Trying out my big telly again wot's got YouTube on it, I dallied on FOUR SIDED TRIANGLE. Oh, one of the many Hammer films I haven't seen! Oh, another Fishy Hammer that had eluded me! I haven't even seen SPACEWAYS. But you know how it is - You're not particularly wanting to see something, then it's on a big screen (a big telly) and you've got ime to watch it, so what do you do? Walk out of your own bedroom?
And so it came to pass that, in my quiet village, the gentle jollity of small-town life was interrupted by... two boys and a girl having anguished pre-love fun at a school play, then they all go their separate ways. The girl (Barbara Payton) who goes to the States, and the two boys (Stephen Murray and Jonathan Van Helsing-Eyssen) who go to Oxbridge, England, and come back to experiment in a barn. Then Barbara Payton comes back and the sparks fly, almost literally.

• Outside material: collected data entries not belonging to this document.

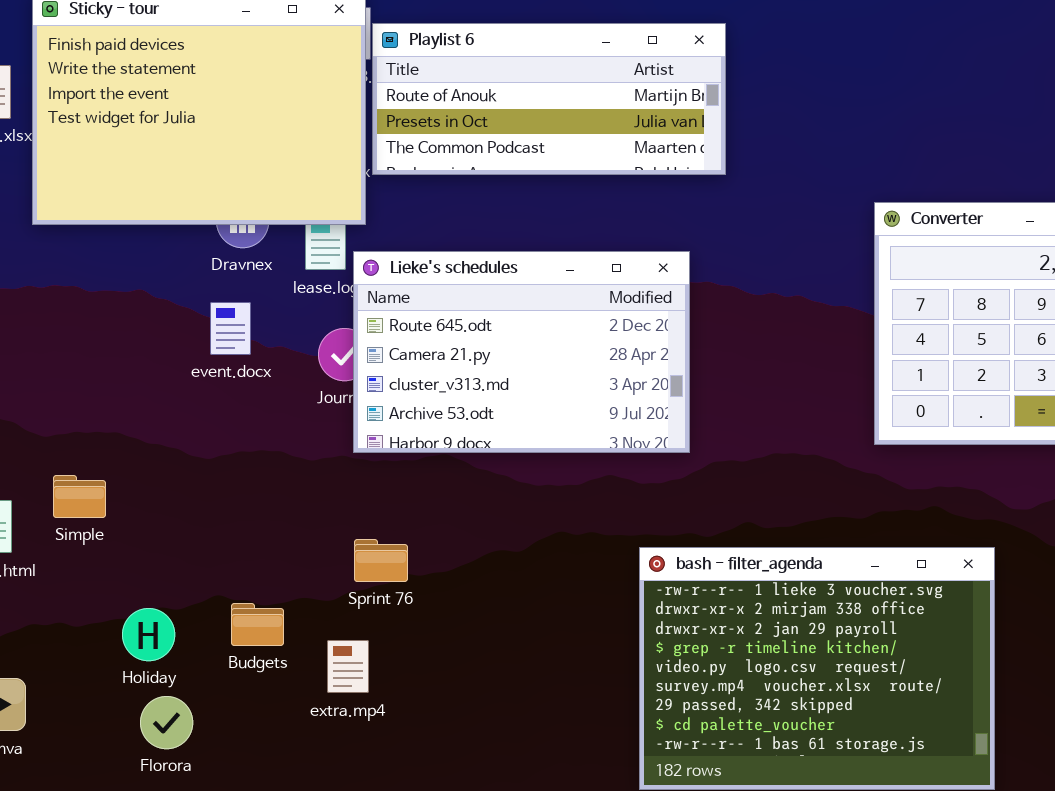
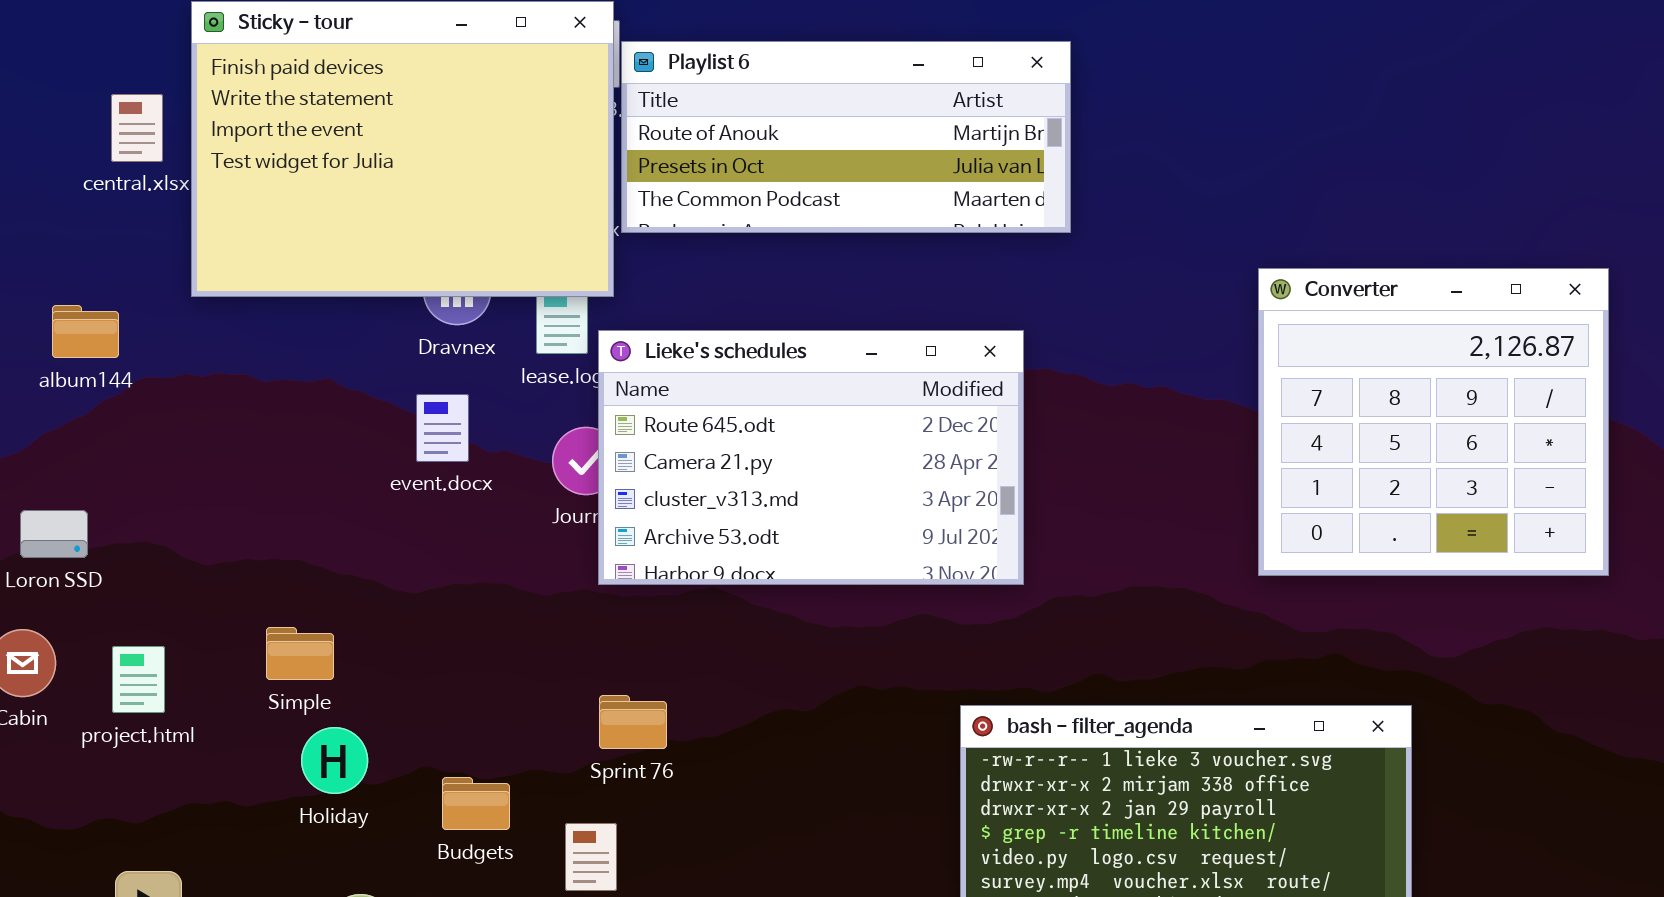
Simple: [53,475,106,518] -> [266,627,334,680], moved
Holiday: [122,608,175,661] -> [301,727,368,794], moved

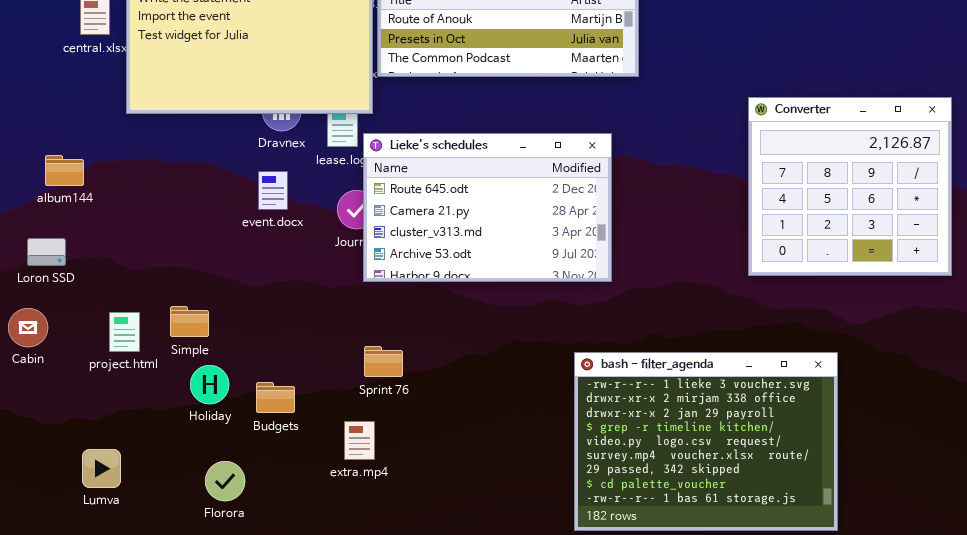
album144: [52,305,119,358] -> [45,155,84,186], moved
project.html: [112,646,165,713] -> [109,312,140,352], moved
Budgets: [442,777,510,830] -> [256,382,295,413], moved

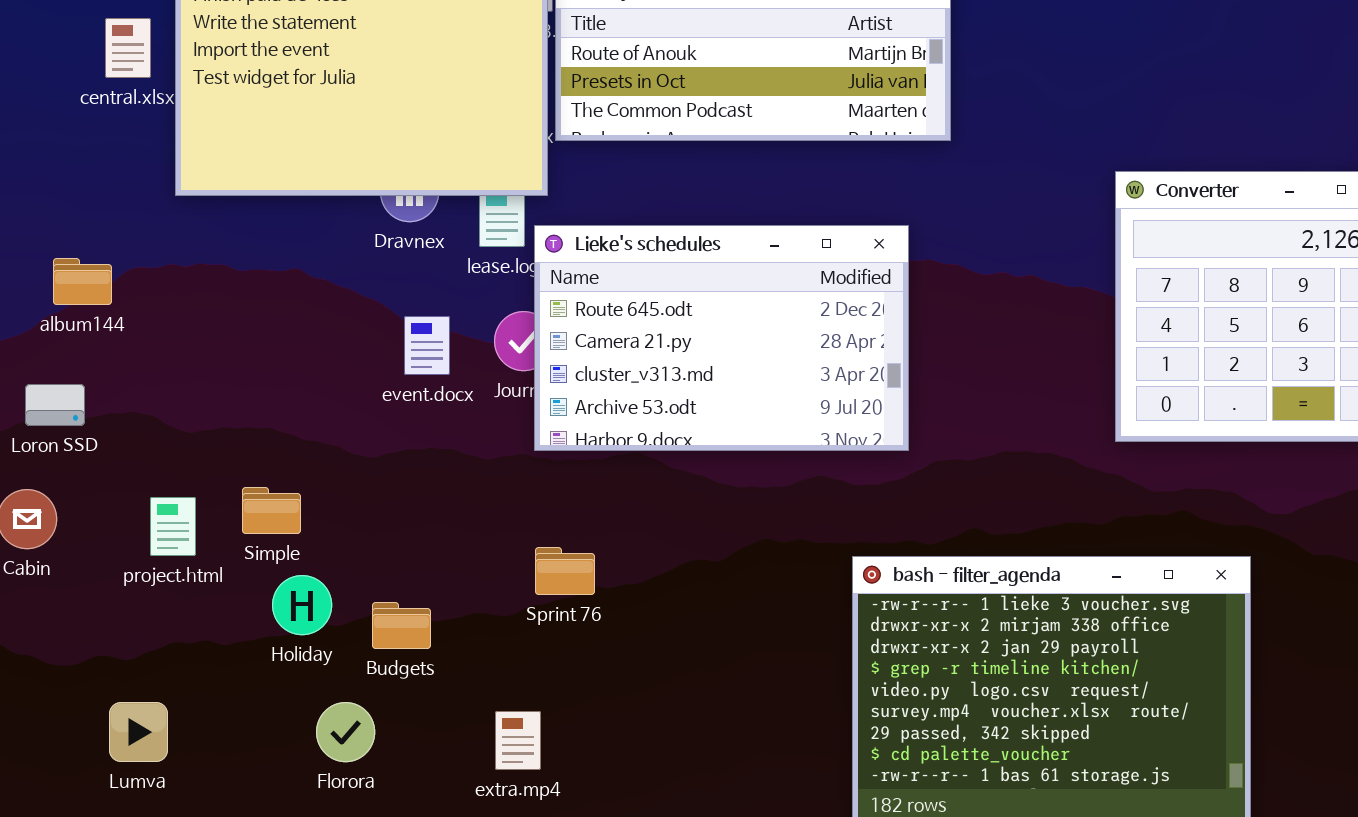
event.docx: [258,171,288,210] -> [404,316,450,375], moved
extra.mp4: [344,421,375,460] -> [495,711,541,770], moved
Florora: [205,461,245,501] -> [316,702,375,762], moved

You'll all know the plot details if you're here at all at all, so I won't regurgitate. Suffice to say that I really liked it. It seemed to me to look like it was foreseeing THE CURSE OF FRANKENSTEIN. James Hayter as the narrating old father-figure parallels, to a certain extent, some of the traits shown by Paul Krempe towards his "pupil" turned (almost) mentor. The lab scenes put me in mind of CURSE too, even if Malcolm Arnold's score seems to hark and hearken back to the old Universals. Stephen Murray has a profile that is part-Cushing but mostly Liam Neeson in SCHINDLER'S LIST (same hairline, forehead and nose-connection). The whole thing ends in a Fishy fire in which we're "not sure" which gal is which (FRANKENSTEIN CREATED WOMAN you muthafuckas?), although I did ask Terry Fisher about this last week and he replied, "Me? An auteur? I'm not even interested in what film I'm making!"
Whatever Terry Fisher knew or didn't know about his greatness certainly rubbed off on me when I saw the rather splendid FOUR SIDED TRIANGLE last week.